The important issue of how best to construct macroeconometric models has no easy solution. Our view is similar to that of Pesaran and Smith: the challenge is to incorporate greater flexibility into the theoretical model in order to match the data without compromising the theory. In this way the theory, which is essential, becomes less of a straitjacket and the models better explain the data.

## References

Christiano, L J, R Motto and M Rostagno (2014), "Risk Shocks", *American Economic Review* 104: 27-65

Coenen, G, P Karadi, S Schmidt and A Warne (2018), "The New Area-Wide Model II: an extended version of the ECB's micro-founded model for forecasting and policy analysis with a financial sector", ECB Working Paper No 2200.

Gürkaynak, R and C Tille (2017), *DSGE Models in the Conduct of Policy: Use As Intended*, CEPR Press.
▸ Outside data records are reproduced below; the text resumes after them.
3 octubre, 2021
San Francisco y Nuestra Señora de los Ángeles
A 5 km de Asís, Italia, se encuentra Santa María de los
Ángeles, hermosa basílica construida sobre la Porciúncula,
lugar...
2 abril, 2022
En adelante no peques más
Ireland, P N (2004), "Technology shocks in the New Keynesian Model", Review of Economics and Statistics 86(4): 923-936.

Pagan, A and M R Wickens (2019), "Checking if the Straitjacket Fits", CEPR Discussion Paper 14140 (forthcoming in *Advances in Econometrics*).

Pesaran, M H and R P Smith (2011), "Beyond the DSGE Straitjacket", *Manchester School* 79: 5-16

Smets, F and R Wouters (2007), "Shocks and Frictions in US Business Cycles: a Bayesian DSGE Approach",* American Economic Review* 97: 586-606.